Investment guru Jim Cramer urges any savvy investors still sitting on the sidelines to open their wallets and jump into the volatile stock market.
“I think it’s time to start putting cash to work. Instead of tech, though, I recommend picking up some of [the] historically cheap stocks that are being brought down by the entire averages,” the “Mad Money” host said.
The CNBC host recommends investors hunt for investments like Dow Inc. (DOW), Caterpillar (CAT) and 3M (MMM).
“I recommend picking up some of [the] historically cheap stocks that are being brought down by the entire averages,” Cramer said.
“I expected a correction, and that’s exactly what we’re getting here,” Cramer said. “That’s why we’ve been raising cash for my charitable trust [and] I’ve spent weeks telling you to do that.”
To be sure, investors are being advised to be savvy and sharpen their senses in this time of volatility.
Investment guru and money manager Bill Gross says investors should be shifting into shunned sectors such as tobacco, banks and European stocks as fiscal stimulus and the stomach for growing deficits in the U.S. wane, Bloomberg reported.
With an emphasis on defense, investors should consider assets that haven’t “skyrocketed on dreams of back-to-normal economic prosperity followed by even lower artificial real interest rates,” Gross, who retired last year, said in his recent outlook released.
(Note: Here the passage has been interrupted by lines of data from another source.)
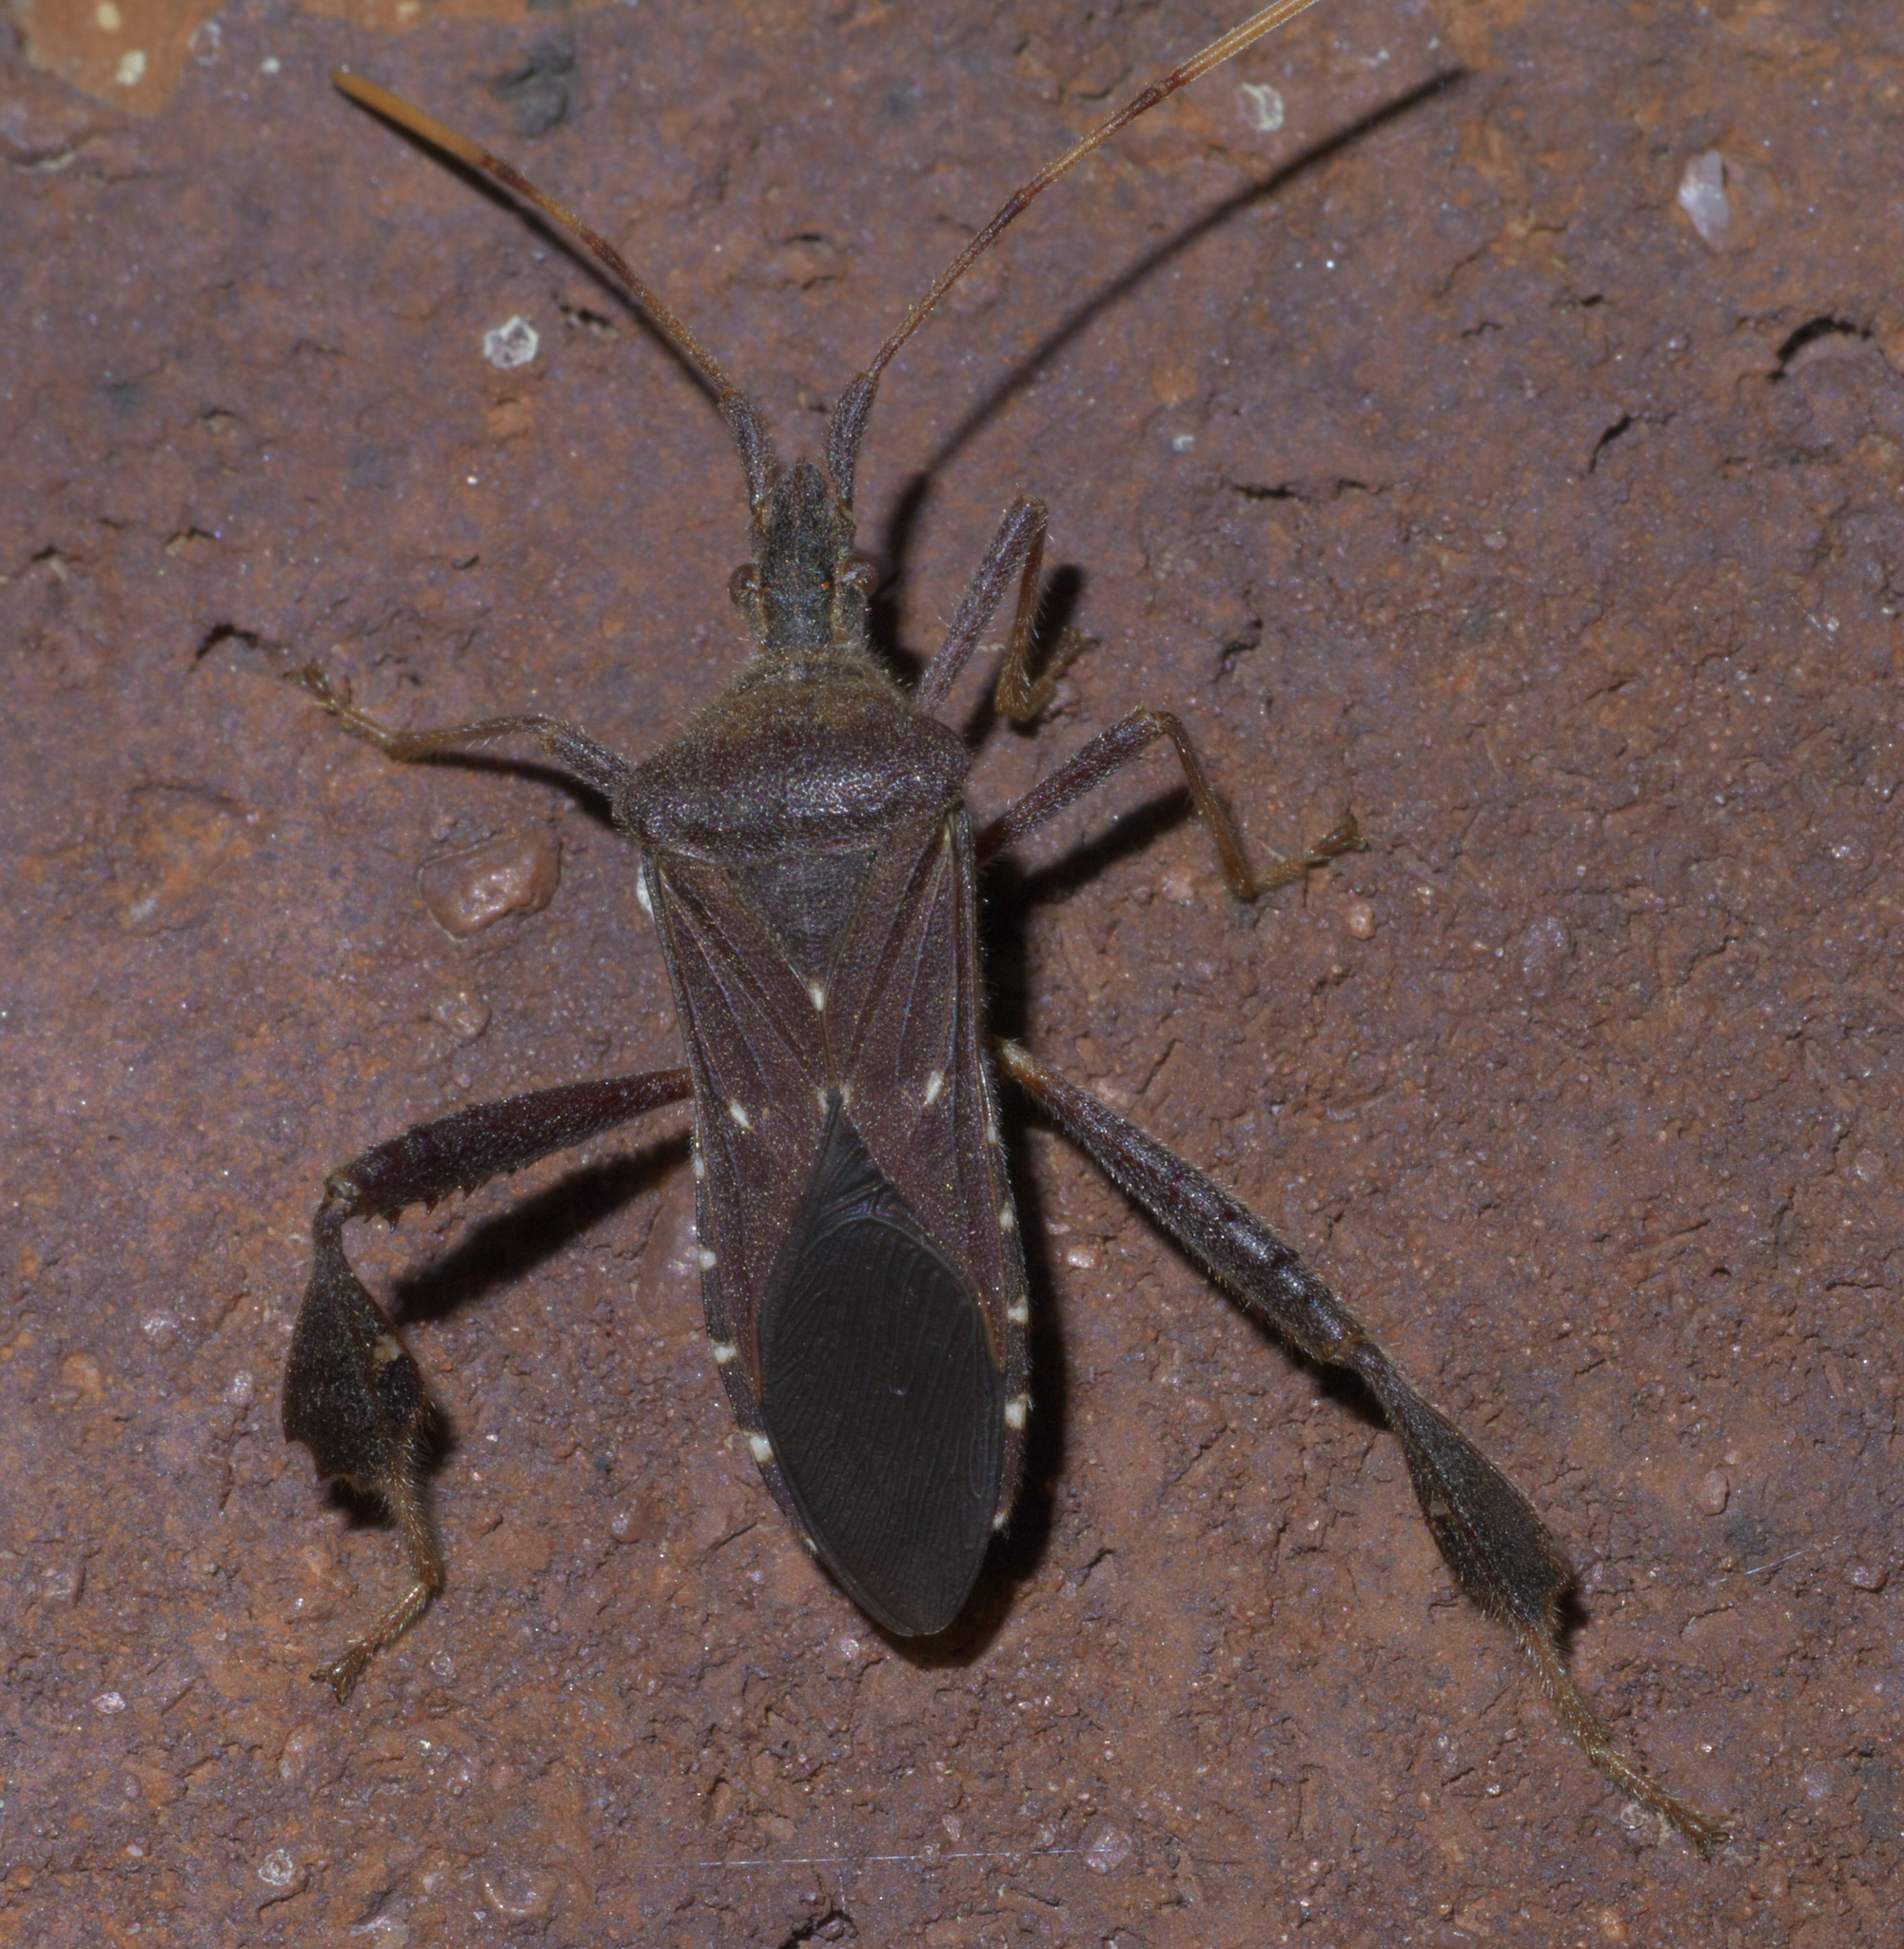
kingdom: Animalia
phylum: Arthropoda
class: Insecta
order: Hemiptera
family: Coreidae
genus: Leptoglossus
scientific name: Leptoglossus oppositus
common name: Northern leaf-footed bug
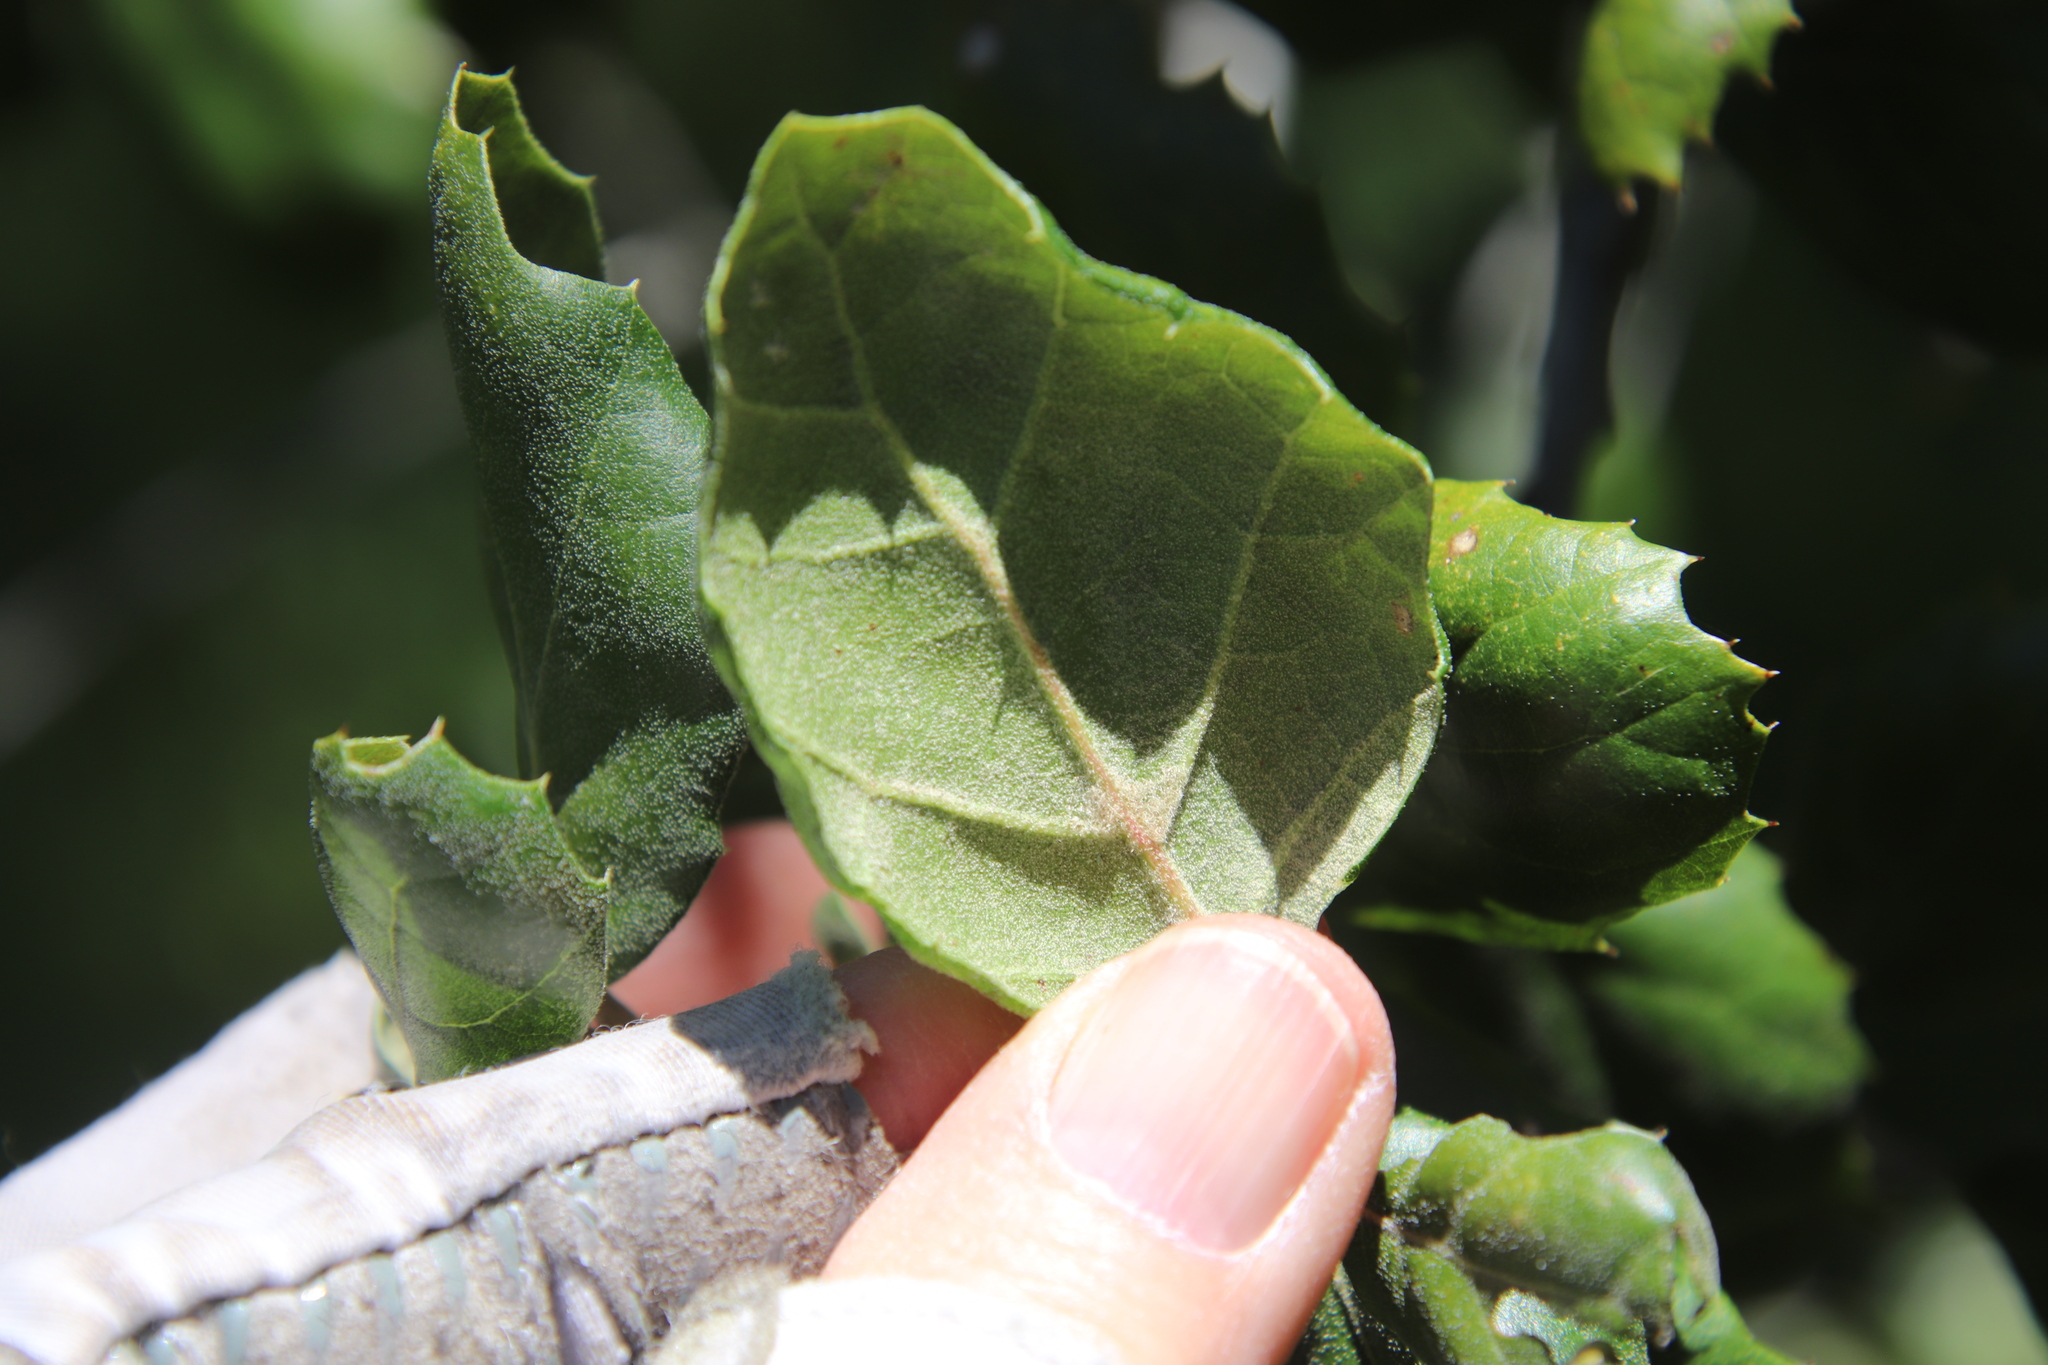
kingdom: Plantae
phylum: Tracheophyta
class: Magnoliopsida
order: Fagales
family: Fagaceae
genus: Quercus
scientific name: Quercus agrifolia
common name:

“There is little money to be made almost anywhere in the world -- Covid 19 vaccine or no,” wrote Gross, who co-founded Pacific Investment Management Co. and later worked for Janus Henderson Group Plc.
Gross favors value stocks that pay healthy dividends, and says investors should consider using leverage to amplify returns. Central banks are unlikely to raise interest rates in the foreseeable future, lowering the risk a leverage trade would backfire, Gross said in an interview on Bloomberg television.
“You’ve got to lever,” he said. “You’ve got to be able to borrow.”